In terms of the number of borrowers, it is 19% and in terms of amount it is 17%. Initially, we had given it across the board, says Canara Bank MD, CEO LV Prabhakar.
Given the demands of the Covid scenario and the possibility of a pick-up in loan growth, Canara Bank will seek board approval to raise up to Rs 8,000 crore in FY21, MD and CEO LV Prabhakar told FE’s Shritama Bose in an interview. The bank has 17% of its loan book under moratorium, he added. Edited excerpts:
What was the reason for the loss widening in Q4?
Before I answer that, I must draw your attention to the other parameters. We have also recovered from written-off accounts Rs 1,470 crore, which is nearly 13% higher. Apart from that, the CRAR (capital to risk weighted assets ratio) has been maintained at 13.65% and gross NPAs (non-performing assets) have been brought down by 62 basis points to 8.21%. PCR has increased by 773 bps to 75.86%.
This has relevance for the loss. This time we made sufficient provisioning for all the expected risks. If you see my staff expenses, I have extra provision of about Rs 1,100 crore. If you see my NPA provisioning, we have set aside about Rs 11,596 crore for the year and for the quarter, we have made about Rs 5,300 crore. Here again, there is bifurcation. For this harmonisation — because Syndicate Bank is getting merged with us — we have made Rs 340 crore extra provisioning. Apart from that, we declared Dewan Housing Finance as fraud in the current quarter, that is, Q1FY21. We have taken the impact in Q4FY20, which is about Rs 497 crore of extra provisions. In NPA accounts, too, we have made sufficient provisioning and in Q4, Rs 4,875 crore is our NPAs. If you take all this, you get the total amount transferred to the provisioning account. We have done this because in the Covid scenario, we want to make our balance sheet strong. So wherever we can, we have proactively made provisioning. Simultaneously, we have taken care that our CRAR did not get affected.
Since the balance sheet has to be strengthened amid the Covid scenario, do you plan to raise capital?
In the first month of Q2, we will have a board meeting, in which we are planning to get an approval for Rs 6,000-8,000 crore of capital. As of now, our capital ratios are adequate. In order to factor in growth and any probable effect (of Covid), we are planning to go for a capital raise. This will be raised in Q3 or Q4 of FY21 in the form of QIP (qualified institutional placement) or maybe AT-I (additional tier-I) bonds —there is a risk there because now nobody wants to subscribe to AT-I bonds after some problems with another bank — or we could go for some kind of tier-II issue. In March 2020, we raised Rs 3,000 crore at 7.12% in tier-II category.
What percentage of your borrowers availed of the moratorium?
In terms of the number of borrowers, it is 19% and in terms of amount it is 17%. Initially, we had given it across the board. After that, we were in touch with them regarding deferment and the benefits of repayment. Some people have preferred to pay back. If you take the MSME (micro, small and medium enterprises) segment, about 38% of the people have opted for it, whereas in retail it is only 5%. Some of them are housing loans and a few for vehicle loans.
What is your assessment of the asset quality impact of Covid-19?
Here I would like to mention two figures.

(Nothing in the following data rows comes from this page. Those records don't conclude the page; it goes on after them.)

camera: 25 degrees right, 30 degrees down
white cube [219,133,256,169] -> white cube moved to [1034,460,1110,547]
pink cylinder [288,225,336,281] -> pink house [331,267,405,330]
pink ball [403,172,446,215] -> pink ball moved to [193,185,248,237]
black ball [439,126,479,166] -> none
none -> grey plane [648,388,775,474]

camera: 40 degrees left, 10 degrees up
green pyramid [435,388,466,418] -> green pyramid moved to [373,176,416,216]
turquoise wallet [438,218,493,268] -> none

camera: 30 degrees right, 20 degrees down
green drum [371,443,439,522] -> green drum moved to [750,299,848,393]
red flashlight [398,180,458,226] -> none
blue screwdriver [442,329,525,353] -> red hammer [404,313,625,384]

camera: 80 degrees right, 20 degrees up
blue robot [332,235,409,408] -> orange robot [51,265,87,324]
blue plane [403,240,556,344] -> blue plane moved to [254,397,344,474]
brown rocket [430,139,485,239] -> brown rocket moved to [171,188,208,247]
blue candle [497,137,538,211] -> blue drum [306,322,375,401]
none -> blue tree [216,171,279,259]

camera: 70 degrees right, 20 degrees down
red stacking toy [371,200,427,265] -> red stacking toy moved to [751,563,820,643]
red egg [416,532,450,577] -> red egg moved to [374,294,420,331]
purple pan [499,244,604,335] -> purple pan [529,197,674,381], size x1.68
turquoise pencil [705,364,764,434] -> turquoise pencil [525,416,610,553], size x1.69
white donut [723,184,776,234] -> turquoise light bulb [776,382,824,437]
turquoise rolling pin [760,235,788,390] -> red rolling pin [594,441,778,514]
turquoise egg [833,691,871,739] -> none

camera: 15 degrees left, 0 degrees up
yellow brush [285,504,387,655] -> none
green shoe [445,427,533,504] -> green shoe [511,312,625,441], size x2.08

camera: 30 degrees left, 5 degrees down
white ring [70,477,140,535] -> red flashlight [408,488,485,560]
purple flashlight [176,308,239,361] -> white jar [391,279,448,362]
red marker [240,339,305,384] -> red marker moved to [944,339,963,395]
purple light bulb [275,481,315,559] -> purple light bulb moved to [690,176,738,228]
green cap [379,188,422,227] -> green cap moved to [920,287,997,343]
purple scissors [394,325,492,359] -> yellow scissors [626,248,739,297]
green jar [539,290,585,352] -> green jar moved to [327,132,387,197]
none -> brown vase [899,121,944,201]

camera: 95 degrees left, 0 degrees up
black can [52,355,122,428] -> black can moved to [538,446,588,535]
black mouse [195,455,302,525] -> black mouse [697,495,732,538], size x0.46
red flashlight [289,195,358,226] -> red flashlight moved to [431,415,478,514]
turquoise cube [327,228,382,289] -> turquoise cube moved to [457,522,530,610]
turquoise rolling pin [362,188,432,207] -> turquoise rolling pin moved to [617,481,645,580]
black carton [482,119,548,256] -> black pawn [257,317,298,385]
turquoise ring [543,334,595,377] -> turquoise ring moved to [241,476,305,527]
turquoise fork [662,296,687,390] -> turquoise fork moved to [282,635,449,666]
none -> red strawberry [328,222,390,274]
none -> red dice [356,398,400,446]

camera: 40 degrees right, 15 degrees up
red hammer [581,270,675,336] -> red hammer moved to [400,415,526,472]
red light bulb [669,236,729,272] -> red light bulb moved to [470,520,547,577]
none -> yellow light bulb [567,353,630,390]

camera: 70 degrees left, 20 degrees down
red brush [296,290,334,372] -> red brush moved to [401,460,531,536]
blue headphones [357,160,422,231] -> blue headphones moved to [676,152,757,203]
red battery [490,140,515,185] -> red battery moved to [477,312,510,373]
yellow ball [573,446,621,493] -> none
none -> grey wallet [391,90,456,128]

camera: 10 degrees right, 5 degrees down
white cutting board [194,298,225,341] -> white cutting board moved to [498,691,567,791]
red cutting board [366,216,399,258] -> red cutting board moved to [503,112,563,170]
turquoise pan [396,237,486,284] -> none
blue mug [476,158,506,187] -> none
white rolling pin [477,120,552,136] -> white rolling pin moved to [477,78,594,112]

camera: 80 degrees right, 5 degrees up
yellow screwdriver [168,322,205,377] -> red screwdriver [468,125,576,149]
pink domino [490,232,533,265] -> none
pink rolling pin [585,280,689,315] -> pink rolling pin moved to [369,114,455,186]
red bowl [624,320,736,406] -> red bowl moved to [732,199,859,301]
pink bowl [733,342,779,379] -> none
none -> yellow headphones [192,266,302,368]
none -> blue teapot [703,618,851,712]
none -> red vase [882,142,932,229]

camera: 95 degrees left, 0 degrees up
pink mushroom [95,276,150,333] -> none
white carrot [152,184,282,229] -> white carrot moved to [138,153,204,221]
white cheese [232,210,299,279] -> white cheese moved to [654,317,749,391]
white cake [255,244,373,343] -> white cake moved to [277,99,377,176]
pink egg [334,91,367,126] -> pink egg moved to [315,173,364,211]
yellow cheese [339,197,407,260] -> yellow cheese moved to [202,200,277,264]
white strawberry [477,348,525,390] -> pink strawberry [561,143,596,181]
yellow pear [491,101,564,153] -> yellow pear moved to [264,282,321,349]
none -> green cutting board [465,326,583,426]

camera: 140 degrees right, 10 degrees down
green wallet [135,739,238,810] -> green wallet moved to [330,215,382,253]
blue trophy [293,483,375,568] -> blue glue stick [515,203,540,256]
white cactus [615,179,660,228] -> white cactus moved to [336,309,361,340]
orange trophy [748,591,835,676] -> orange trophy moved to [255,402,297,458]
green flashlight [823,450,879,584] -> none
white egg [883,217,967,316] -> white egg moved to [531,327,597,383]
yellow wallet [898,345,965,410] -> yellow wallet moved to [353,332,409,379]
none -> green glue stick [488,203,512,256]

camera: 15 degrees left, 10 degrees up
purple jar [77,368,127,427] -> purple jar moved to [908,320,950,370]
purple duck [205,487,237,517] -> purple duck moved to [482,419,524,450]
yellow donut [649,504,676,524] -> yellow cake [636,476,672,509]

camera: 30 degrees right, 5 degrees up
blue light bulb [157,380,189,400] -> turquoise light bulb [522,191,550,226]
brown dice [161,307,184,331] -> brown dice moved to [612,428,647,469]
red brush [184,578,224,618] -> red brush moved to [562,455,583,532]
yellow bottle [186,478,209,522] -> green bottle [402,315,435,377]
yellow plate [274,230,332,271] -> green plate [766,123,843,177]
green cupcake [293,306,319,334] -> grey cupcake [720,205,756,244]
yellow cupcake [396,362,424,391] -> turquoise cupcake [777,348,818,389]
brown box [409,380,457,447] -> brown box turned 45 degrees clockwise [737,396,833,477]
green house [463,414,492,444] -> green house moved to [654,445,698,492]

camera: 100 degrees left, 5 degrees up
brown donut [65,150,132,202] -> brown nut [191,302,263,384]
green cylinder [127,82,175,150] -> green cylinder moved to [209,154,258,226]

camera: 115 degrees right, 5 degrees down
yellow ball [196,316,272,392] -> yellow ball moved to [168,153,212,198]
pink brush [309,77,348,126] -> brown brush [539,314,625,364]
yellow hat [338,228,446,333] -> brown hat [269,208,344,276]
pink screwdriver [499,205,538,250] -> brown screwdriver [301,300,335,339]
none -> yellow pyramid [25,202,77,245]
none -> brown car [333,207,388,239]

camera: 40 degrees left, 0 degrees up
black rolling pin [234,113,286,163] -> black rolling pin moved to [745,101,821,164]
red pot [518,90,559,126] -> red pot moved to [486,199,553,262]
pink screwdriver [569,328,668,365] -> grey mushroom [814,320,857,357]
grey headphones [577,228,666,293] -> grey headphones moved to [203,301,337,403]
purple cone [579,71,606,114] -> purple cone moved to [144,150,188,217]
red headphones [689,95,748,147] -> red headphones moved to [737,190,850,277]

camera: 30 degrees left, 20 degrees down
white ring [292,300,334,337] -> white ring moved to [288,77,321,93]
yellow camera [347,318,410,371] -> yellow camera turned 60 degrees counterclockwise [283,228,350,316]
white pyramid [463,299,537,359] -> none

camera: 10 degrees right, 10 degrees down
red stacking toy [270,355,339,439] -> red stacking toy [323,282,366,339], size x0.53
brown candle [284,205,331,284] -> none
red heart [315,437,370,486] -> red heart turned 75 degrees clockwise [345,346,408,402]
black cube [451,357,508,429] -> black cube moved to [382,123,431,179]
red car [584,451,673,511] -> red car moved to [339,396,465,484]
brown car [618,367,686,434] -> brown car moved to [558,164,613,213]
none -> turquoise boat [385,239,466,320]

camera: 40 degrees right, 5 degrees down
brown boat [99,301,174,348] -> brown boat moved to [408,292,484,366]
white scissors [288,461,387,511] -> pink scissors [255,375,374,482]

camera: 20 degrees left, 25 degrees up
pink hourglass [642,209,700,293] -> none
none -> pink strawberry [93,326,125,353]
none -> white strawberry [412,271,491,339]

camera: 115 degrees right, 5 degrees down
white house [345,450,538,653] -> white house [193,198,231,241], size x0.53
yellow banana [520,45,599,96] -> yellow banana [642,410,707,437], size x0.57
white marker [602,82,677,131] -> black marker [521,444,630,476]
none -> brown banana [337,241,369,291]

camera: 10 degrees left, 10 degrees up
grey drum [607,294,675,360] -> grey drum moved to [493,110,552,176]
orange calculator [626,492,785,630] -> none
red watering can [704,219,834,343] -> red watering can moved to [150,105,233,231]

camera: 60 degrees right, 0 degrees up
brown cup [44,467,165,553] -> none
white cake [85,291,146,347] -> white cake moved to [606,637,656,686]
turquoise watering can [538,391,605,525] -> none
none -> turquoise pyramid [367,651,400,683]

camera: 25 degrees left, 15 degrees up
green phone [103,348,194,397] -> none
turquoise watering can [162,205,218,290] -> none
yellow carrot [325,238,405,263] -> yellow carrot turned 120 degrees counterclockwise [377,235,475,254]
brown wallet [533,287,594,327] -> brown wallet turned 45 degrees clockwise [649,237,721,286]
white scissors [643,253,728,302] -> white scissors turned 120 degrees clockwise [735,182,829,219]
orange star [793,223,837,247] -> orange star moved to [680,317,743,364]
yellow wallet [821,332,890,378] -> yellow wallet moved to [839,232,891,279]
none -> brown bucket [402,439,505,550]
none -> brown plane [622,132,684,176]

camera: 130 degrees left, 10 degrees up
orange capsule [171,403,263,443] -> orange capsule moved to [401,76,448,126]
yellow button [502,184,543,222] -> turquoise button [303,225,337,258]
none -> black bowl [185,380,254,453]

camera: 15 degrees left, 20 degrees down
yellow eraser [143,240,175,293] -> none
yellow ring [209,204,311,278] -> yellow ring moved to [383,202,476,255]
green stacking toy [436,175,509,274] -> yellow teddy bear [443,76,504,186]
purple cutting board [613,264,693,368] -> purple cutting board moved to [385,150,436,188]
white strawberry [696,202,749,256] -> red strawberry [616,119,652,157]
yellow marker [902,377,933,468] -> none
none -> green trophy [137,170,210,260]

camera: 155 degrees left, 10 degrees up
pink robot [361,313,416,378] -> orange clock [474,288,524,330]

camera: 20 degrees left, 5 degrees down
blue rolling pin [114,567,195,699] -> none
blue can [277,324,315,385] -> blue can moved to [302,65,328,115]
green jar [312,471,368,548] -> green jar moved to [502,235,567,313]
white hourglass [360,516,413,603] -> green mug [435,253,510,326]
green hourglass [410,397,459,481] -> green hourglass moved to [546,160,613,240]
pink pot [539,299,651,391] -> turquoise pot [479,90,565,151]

One is the SMA2 (special mention accounts-2) at Rs 2,500 crore or about 0.5% of our book. The second point is that the full amount (under moratorium) is about Rs 1,800 crore, for which we have already made Rs 94-crore provisions. For a bank of my balance sheet size, this amount will not be an issue.
Given that the Insolvency and Bankruptcy Code has been suspended for a year, how are you approaching the recovery piece?
Whatever deferment is available is going to be for accounts which have defaulted after March 25. Before that the cases that came can be taken forward. We can wait for new references for a year because of Covid. We expect that about `3,700 crore will be recovered from NCLT in FY21. The main account expected (to be resolved) is Bhushan Power and Steel.
When do you expect demand recovery to kick in?
With the special schemes, that is, Canara Covid support and the 100% government-guaranteed emergency credit line, in the last three months we have already disbursed about Rs 91,600 crore. In FY21, I see our growth ranging around 7-8%. There will definitely be demand from retail for housing and vehicle loans. With all the support that MSMEs are getting, there should be traction there, too. NBFCs (non-banking financial companies) always need money because they invest further. As soon as the infrastructure side picks up, I think there will be demand from corporates as well.